Researchers reconstruct SARS-CoV-2 evolution
British researchers have tabled a phylogenetic tree showing different subtypes of SARS-CoV-2 developed in Asia, Europe and the US.
The work published by Peter Forster and collegues from University Cambridge in PNAS is based on a phylogenetic network of the about almost completely sequenced 160 SARS-CoV-2 genomes sampled from across the world and stored in the GISAID database, which contained a compilation of 253 severe SARS-CoV-2 genomes. The researchers applied a technique to reconstruct language prehistory to analyse the spread of the SARS-CoV-2 virus.

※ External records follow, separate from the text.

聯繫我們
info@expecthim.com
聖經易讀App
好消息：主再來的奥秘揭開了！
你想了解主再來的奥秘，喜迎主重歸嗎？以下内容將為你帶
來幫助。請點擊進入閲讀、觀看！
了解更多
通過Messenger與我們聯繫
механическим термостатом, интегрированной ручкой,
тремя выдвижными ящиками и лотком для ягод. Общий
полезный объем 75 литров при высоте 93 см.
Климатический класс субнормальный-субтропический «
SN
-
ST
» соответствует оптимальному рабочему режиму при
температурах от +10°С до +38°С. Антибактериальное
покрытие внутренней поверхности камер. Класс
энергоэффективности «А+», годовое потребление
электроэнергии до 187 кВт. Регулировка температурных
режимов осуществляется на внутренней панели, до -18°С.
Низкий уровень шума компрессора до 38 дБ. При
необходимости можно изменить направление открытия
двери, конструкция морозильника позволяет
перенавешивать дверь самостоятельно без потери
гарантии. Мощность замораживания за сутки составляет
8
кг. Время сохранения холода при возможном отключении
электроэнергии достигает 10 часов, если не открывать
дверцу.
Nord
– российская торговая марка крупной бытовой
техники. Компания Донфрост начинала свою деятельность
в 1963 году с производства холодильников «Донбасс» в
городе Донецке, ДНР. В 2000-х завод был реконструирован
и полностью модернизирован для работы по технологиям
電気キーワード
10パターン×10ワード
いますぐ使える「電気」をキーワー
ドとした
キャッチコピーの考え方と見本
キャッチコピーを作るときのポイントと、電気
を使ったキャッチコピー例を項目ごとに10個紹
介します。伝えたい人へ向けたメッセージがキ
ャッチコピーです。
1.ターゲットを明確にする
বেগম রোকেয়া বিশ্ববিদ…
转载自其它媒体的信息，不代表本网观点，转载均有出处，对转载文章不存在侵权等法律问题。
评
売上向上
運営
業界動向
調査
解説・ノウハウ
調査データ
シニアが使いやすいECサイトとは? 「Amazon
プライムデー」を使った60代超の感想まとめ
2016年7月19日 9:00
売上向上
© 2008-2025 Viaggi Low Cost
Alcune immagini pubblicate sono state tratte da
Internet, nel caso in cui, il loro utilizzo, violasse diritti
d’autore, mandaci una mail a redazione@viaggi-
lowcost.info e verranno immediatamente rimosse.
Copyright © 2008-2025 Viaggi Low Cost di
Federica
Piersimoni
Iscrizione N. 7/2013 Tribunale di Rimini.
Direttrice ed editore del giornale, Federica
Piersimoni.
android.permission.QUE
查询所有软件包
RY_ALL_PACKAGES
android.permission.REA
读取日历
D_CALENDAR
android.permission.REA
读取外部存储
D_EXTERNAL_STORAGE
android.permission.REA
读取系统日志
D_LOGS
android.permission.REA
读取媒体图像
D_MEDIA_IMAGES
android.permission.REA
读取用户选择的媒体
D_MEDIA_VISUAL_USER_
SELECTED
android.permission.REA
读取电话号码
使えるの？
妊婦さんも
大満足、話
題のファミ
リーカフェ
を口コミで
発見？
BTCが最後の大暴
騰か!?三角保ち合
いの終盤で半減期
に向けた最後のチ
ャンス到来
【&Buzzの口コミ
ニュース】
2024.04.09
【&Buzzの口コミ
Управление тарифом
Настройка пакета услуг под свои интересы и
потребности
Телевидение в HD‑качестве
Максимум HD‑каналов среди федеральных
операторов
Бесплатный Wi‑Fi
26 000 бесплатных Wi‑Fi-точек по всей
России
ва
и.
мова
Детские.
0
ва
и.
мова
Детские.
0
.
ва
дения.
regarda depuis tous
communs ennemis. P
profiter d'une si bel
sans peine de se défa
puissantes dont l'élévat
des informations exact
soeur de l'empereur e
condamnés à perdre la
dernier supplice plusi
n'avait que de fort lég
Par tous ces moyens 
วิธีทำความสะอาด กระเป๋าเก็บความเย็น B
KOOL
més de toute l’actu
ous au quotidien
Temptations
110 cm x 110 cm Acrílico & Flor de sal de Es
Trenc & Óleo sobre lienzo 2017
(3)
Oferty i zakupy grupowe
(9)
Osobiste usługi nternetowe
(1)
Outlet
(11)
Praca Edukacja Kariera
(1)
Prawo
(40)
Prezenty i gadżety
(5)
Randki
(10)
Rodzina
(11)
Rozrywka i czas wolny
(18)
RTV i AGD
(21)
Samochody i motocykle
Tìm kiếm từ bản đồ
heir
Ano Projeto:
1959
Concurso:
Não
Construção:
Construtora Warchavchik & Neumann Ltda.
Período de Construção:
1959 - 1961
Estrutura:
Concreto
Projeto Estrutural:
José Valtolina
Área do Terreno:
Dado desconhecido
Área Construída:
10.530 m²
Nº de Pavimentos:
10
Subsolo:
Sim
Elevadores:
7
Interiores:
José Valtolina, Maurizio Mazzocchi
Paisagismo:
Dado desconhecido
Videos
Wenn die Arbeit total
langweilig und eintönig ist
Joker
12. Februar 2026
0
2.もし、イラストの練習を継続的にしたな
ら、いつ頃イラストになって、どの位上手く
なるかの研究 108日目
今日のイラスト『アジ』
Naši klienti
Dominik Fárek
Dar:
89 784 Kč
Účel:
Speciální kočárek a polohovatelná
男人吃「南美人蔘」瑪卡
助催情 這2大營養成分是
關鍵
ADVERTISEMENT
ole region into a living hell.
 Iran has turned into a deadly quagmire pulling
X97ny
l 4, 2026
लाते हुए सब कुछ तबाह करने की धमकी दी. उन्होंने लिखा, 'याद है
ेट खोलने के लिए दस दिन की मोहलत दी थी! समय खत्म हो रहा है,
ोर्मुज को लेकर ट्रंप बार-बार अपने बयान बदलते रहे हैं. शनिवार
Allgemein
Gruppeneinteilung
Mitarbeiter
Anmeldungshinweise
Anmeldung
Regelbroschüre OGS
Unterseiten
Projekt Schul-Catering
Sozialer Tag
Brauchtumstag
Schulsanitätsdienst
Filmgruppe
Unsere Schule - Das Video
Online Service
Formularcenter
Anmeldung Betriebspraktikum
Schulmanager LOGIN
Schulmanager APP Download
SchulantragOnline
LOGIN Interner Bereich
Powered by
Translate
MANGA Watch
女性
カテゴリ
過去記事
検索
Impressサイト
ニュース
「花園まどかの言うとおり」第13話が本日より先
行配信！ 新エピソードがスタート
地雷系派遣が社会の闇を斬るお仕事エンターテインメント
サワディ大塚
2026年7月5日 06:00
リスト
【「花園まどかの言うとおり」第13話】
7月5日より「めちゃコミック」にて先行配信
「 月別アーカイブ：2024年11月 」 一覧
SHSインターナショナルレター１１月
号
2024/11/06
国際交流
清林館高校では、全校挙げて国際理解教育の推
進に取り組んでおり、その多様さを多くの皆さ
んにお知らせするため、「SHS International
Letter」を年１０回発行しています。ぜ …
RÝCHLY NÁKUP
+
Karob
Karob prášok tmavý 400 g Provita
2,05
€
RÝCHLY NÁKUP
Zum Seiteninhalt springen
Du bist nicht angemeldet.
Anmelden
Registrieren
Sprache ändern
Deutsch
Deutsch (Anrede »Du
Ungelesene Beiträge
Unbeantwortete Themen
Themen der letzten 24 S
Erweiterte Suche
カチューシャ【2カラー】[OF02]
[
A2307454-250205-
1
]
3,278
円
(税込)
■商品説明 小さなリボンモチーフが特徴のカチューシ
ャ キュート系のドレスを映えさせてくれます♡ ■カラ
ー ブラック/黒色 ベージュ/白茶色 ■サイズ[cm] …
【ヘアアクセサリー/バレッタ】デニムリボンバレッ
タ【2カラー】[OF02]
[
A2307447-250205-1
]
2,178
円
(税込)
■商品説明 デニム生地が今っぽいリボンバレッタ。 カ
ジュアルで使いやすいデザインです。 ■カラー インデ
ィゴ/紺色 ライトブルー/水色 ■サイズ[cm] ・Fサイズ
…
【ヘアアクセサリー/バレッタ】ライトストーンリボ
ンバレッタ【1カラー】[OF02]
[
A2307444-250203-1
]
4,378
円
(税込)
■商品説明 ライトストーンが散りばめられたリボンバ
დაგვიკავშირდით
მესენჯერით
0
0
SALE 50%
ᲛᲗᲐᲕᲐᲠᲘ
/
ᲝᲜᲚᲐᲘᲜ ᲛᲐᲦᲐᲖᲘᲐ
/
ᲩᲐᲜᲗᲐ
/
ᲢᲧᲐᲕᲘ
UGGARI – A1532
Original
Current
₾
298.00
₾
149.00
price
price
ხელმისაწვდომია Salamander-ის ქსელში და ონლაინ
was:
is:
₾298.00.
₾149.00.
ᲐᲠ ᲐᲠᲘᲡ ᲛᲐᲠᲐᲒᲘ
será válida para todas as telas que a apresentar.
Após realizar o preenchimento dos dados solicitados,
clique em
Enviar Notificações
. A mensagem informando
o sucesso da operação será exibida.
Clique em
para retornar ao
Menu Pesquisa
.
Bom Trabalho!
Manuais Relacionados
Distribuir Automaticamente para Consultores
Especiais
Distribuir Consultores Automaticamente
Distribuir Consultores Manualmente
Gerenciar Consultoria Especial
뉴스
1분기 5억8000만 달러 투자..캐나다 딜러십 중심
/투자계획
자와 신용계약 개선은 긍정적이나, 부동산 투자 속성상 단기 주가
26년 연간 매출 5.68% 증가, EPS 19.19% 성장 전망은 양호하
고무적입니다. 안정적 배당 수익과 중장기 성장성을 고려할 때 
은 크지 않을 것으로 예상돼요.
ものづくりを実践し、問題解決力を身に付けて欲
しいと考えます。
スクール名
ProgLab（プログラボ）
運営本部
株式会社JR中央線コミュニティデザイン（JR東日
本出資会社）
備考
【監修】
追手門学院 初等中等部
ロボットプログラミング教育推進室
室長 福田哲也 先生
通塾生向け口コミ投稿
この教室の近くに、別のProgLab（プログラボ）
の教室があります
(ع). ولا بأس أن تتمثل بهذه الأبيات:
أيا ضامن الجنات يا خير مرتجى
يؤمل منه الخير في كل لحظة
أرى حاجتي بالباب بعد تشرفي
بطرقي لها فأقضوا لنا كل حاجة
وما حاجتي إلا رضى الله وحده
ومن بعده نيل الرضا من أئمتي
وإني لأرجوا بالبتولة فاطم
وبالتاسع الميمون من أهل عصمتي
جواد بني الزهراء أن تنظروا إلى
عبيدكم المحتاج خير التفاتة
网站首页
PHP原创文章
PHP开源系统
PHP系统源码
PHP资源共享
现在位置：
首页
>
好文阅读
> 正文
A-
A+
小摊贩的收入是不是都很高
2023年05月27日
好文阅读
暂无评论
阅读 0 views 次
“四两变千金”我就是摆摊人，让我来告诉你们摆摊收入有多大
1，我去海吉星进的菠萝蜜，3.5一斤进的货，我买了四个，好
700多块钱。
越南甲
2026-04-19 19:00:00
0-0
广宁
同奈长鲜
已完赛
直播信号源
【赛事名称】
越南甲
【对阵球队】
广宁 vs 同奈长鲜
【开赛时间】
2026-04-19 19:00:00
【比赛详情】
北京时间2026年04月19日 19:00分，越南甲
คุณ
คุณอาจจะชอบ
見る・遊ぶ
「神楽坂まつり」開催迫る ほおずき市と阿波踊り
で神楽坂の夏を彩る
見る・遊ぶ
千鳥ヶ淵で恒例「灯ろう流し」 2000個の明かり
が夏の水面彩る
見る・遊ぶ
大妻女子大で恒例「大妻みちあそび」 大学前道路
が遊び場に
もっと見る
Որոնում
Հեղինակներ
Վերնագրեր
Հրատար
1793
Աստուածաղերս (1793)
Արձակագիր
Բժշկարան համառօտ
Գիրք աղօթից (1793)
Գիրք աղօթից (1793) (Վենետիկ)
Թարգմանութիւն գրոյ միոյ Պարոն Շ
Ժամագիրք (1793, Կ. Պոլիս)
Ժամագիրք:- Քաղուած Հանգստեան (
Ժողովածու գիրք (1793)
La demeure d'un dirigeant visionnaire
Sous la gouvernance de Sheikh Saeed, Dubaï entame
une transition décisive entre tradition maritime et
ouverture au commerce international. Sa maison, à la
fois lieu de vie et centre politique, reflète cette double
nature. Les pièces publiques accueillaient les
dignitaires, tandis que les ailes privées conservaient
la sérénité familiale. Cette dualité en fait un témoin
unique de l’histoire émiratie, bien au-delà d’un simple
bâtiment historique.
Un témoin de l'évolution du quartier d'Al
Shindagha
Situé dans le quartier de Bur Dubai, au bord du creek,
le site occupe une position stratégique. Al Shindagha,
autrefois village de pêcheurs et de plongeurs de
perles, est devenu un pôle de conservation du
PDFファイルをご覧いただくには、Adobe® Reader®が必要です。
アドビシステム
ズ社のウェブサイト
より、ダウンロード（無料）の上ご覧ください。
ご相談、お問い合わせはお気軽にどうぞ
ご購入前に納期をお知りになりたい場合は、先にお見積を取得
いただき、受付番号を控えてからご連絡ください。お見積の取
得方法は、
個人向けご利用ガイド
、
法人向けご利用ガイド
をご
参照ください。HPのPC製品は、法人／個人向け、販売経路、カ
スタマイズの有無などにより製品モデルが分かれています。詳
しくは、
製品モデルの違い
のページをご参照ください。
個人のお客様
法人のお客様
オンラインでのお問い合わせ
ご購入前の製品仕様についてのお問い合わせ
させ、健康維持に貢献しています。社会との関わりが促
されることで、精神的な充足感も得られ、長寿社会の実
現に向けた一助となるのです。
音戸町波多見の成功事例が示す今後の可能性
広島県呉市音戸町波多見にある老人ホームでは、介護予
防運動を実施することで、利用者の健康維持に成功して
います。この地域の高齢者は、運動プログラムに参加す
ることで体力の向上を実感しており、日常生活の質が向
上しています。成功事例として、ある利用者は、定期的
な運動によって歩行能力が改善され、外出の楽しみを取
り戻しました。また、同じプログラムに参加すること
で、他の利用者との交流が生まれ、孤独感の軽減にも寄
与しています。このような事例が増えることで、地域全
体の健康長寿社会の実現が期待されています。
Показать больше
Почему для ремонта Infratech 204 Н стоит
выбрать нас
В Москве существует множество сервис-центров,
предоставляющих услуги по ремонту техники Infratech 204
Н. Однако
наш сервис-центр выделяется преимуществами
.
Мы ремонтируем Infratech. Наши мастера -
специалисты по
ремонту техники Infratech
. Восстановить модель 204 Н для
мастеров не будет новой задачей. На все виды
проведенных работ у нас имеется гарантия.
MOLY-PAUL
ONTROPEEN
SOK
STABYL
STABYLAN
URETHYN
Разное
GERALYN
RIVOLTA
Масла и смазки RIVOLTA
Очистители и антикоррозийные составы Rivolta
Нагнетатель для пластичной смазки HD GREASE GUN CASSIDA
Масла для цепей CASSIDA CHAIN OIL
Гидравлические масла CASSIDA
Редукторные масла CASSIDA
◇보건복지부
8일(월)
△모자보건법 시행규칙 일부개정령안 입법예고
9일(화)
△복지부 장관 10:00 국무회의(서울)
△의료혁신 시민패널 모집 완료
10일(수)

Comparative analyses of character-based phylogenetic networks suggest that all genomes are closely related and under evolutionary selection in their human hosts, sometimes with parallel evolution events, that is, the same virus mutation emerges in two different human hosts.
According to the phylogenetic network analysis, they identified three central variants they named A, B, and C and which have characteristic amino acid changes. A is the ancestral type according to the bat outgroup coronavirus. The A and C types are found in significant proportions outside East Asia, that is, in Europeans and Americans. In contrast, the B type is the most common type in East Asia, and its ancestral genome appears not to have spread outside East Asia without first mutating into derived B types, pointing to founder effects or immunological or environmental resistance against this type outside Asia.
The network faithfully traces routes of infections for documented coronavirus disease 2019 (COVID-19) cases, indicating that phylogenetic networks can likewise be successfully used to help trace undocumented COVID-19 infection sources, which can then be quarantined to prevent recurrent spread of the disease worldwide.